Maxwell Anderson had little interest in television, and considered his adaptation a "potboiling job". Julie Andrews later wrote that she thought her performance was "very stilted", and, "Alas, High Tor was not a memorable piece, and received only lukewarm reviews."

The song score of the show, with story narration by Bing Crosby, was released by Decca Records in 1956.

The young Stephen Sondheim also set a musical version, but the author refused permission, so the musical was never produced. Subsequent copyright extension acts mean the music will be illegal until 2042.

====Plot of the musical version====
Van Van Dorn (Crosby) owns a summit ("High Tor") overlooking the Hudson River in New York. Van Dorn is under pressure to sell his real estate, and, at the same time, is having doubts about his impending marriage to Judith (Olson). Judith leaves him because she feels that he should sell High Tor, as the profits would provide for their future. A freak rock slide traps Van Dorn and the real estate agents on High Tor; as Van searches for help, he meets the spirit of a Dutch girl by the name of Lisa (Andrews). Lisa and the spirits of Dutch sailors have inhabited High Tor for over 300 years since they were killed in a shipwreck. Lisa then falls in love with Van. Songs include "Once Upon a Long Ago", a duet for Crosby and Andrews, "Sad is the Life of a Sailor's Wife", a solo for Andrews, and "When You're in Love".

====Song list====
- John Barleycorn
- A Little Love, a Little While
- Living One Day at a Time
- Once Upon a Long Ago
- Sad Is the Life of the Sailor's Wife
- When You're in Love

See also High Tor (album)

===Reception===
The reviews were not good although the show did achieve a rating of 29.4 against the competition of a Jimmy Durante show (13.7). Daily Variety opined, inter alia: "Somewhere in the double translation - from stage to tv-pix terms and from dramatic to musical comedy form - much of what made ‘High Tor’ a Broadway success seems to have got lost. What emerges on the home screens in this film, said to have cost upwards of $500,000, is essentially, a listless exercise, with rather undistinguished musical and murky philosophising, leavened only by the stingiest pinches of comedy." Jack Gould writing in The New York Times said, "Bing Crosby badly miscast himself in undertaking a filmed musical version of Maxwell Anderson’s fantasy, “High Tor,” presented on Saturday evening over Channel 2. The motion picture, especially made for television use, was embarrassingly awkward and inept, a dismaying “quickie” unworthy of the Old Groaner’s time and talents.

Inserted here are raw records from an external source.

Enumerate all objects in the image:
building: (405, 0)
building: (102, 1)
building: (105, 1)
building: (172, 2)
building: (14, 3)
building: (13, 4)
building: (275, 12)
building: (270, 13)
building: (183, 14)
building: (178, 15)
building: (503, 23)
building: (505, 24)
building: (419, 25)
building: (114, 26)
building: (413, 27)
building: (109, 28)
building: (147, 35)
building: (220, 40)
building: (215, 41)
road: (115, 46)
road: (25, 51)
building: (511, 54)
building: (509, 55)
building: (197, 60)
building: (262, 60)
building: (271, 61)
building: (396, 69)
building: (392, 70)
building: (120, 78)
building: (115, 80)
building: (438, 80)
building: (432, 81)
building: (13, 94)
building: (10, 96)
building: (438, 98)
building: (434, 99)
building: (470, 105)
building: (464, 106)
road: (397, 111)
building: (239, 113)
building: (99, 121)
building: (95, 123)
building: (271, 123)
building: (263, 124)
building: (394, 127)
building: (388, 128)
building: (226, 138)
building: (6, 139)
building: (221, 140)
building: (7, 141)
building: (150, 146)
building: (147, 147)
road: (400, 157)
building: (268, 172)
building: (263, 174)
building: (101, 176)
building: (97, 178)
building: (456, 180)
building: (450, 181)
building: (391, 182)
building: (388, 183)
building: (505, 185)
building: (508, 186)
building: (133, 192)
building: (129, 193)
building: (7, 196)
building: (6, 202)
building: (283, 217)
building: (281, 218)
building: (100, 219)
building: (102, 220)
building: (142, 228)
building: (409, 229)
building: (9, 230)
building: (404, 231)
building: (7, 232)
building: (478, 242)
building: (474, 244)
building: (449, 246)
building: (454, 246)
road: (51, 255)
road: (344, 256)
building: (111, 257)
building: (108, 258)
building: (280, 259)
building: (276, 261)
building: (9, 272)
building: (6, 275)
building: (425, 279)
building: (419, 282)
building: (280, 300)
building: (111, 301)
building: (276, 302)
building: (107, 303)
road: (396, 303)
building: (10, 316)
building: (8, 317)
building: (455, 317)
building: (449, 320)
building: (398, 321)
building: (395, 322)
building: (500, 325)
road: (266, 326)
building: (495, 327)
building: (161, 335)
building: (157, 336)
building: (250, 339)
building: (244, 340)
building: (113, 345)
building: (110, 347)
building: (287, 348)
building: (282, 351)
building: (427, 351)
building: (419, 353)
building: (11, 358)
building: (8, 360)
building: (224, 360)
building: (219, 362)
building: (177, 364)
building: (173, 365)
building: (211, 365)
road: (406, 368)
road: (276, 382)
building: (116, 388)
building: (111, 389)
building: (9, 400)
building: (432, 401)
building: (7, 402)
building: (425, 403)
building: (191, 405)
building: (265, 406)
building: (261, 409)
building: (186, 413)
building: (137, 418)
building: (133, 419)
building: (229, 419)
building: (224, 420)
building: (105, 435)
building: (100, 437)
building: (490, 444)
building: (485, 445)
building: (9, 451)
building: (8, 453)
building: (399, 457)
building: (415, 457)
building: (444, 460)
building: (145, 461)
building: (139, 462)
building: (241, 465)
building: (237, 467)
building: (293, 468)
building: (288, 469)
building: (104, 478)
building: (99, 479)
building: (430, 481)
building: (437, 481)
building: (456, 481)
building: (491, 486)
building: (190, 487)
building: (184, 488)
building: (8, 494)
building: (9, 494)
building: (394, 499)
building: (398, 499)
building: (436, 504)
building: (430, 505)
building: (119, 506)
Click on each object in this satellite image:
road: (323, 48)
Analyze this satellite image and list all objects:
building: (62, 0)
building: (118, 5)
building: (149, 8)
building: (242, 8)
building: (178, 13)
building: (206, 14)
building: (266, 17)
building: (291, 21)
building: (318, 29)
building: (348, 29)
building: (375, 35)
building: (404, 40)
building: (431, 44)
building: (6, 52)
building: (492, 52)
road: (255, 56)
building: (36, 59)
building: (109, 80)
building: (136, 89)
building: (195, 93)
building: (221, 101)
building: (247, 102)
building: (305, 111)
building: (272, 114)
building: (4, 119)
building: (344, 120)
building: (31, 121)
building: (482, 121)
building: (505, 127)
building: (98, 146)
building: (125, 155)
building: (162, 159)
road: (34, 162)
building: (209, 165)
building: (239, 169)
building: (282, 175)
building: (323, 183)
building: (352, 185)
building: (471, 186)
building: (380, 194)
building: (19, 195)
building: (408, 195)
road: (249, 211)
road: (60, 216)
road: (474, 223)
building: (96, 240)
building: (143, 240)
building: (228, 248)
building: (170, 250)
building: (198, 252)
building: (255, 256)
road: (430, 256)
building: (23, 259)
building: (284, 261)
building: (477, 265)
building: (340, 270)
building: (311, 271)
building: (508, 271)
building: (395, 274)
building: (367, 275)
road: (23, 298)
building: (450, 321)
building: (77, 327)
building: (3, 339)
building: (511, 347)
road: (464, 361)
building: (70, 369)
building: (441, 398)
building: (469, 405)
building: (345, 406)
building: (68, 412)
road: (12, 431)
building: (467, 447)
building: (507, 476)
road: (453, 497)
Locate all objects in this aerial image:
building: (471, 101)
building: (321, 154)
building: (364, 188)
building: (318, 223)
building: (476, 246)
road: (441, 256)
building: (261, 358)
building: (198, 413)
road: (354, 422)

The trade journal Broadcasting-Telecasting gave production costs as “approximately $250,000” and wrote, “If anything was proved [by this production], it was that someone was mistaken in his judgment of what is satisfying entertainment….Maybe the play originally made sense. Saturday’s musical version did not. Its fantasy was all right, and so was its slapstick. Bing Crosby and the cast are all first rate artists. But the ingredients just wouldn’t blend. Music, if there had been more of it, could have carried the senseless action along. But this weird comedy was neither musical nor play. Whatever it was, it was unworthy of Mr. Crosby and colleagues.”

==Radio adaptation==
High Tor was presented on Lux Summer Theatre June 1, 1953. The one-hour adaptation starred William Holden.